* [Задания]:
A. Переведите на английский язык предложение из отрывка о Лейсте: «Тогда вмешался Анучин, заставив меня рассказать ему мой билет, и спас; природная доброта Дмитрия Николаевича победила в нем принципиальную оппозицию.»
B. Перепишите часть отрывка о Лейсте, которая начинается со слов «Своего длиннобородого палача, Лейста, я» и заканчивается словами «и этих попыток!», заменив в ней «цилиндром» на «котелком».
C. Ответьте, пожалуйста, на вопросы по отрывку о Лейсте:
(i) Какую отметку поставил Лейст?
(ii) С какого года рассказчик помнит Лейста?
(iii) Кем отец дразнил Лейста?

* [Предложенный отрывок]:
Дмитрий Николаевич выручил после того, как Лейст мне поставил «2»; поставил же он «2» за то, что я, им сбитый с толку (а он «мстительно» сбивал с толку), сказал в полном самозабвении, что вода кипит при… нуле (?!?).
Тогда вмешался Анучин, заставив меня рассказать ему мой билет, и спас; природная доброта Дмитрия Николаевича победила в нем принципиальную оппозицию.
Своего длиннобородого палача, Лейста, я помню с 1890 года уже; он неизменно являлся в праздничные дни и поражал меня… бородою, цилиндром, белым кашнэ и тем, с каким официальным (немного тупым) почтением он передо мною расшаркивался и жал руку, точно он был Боренькой, а я профессором Лейстом; ребенком я удивлялся неуместной почтительности этого бородача, его немецкому акценту и оголтелому, глуповатому виду, с которым он сидел на диване, не произнося ни слова; другие говорили, а Лейст хлопал глазами и тряс бородой; отец с детства внушил мне: метеорология — не наука, а сборник анекдотических фактов, и дразнил Лейста инженером Демчинским:
— У того, пусть неверная теория о влиянии лунных фаз на погоду, — а все же попытка объяснить факты: у вас же нет и этих попыток!

* [Записи]:
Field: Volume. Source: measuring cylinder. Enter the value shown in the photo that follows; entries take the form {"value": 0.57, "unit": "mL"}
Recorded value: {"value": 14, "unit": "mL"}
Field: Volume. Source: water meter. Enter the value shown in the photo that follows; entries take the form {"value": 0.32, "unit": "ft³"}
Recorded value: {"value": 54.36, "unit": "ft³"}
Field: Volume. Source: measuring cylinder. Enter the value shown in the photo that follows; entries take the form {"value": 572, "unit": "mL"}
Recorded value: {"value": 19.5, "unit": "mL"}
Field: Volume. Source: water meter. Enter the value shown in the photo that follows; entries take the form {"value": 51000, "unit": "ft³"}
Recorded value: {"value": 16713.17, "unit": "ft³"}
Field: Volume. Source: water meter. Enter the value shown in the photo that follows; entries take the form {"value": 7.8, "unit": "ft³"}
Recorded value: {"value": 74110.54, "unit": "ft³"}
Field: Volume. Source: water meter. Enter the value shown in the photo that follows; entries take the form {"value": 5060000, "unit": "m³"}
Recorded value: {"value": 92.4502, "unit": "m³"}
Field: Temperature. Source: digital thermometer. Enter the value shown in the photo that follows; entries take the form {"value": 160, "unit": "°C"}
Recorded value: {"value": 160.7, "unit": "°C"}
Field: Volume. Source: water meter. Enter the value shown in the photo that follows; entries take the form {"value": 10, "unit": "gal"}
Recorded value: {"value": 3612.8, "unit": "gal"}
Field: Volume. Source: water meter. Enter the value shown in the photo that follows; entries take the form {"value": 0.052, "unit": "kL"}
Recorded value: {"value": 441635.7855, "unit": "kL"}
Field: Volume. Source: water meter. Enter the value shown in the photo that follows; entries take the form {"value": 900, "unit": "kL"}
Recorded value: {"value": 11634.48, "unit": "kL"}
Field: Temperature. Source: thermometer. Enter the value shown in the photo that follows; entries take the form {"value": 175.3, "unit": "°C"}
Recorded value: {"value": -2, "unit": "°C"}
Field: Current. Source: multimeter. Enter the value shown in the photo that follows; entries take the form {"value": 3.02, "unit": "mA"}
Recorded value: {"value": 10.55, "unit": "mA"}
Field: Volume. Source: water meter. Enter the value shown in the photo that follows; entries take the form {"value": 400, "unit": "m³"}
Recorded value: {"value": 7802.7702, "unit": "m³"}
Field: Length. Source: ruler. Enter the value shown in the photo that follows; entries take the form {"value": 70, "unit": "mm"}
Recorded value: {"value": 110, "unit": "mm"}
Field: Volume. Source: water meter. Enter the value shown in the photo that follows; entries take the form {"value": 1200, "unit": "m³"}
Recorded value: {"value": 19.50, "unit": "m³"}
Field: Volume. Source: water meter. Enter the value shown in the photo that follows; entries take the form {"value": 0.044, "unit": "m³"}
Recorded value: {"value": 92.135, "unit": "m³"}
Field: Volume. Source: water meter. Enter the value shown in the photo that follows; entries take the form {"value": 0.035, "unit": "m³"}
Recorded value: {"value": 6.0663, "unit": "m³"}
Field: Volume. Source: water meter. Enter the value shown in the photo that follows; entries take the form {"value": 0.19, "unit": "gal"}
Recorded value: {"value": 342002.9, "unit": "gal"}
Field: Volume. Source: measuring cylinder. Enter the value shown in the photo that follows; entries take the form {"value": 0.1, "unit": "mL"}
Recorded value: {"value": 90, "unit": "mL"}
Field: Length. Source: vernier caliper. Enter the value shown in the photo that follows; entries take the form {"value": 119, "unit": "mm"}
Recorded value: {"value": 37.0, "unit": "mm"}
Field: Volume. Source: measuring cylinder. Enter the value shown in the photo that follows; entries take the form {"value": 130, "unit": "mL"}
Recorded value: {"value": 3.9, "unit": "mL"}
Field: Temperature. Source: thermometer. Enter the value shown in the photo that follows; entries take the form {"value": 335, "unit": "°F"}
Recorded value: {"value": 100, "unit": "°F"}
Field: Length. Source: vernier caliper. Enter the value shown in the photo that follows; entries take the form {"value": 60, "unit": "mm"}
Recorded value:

* [Ответы]:
A. Then Anuchin stepped in, made me tell him the question on my exam ticket, and saved me; Dmitry Nikolaevich's natural kindness overcame his opposition on principle.

B.
Своего длиннобородого палача, Лейста, я помню с 1890 года уже; он неизменно являлся в праздничные дни и поражал меня… бородою, котелком, белым кашнэ и тем, с каким официальным (немного тупым) почтением он передо мною расшаркивался и жал руку, точно он был Боренькой, а я профессором Лейстом; ребенком я удивлялся неуместной почтительности этого бородача, его немецкому акценту и оголтелому, глуповатому виду, с которым он сидел на диване, не произнося ни слова; другие говорили, а Лейст хлопал глазами и тряс бородой; отец с детства внушил мне: метеорология — не наука, а сборник анекдотических фактов, и дразнил Лейста инженером Демчинским:
— У того, пусть неверная теория о влиянии лунных фаз на погоду, — а все же попытка объяснить факты: у вас же нет и этих попыток!

C.
(i) «2».
(ii) С 1890 года.
(iii) Инженером Демчинским.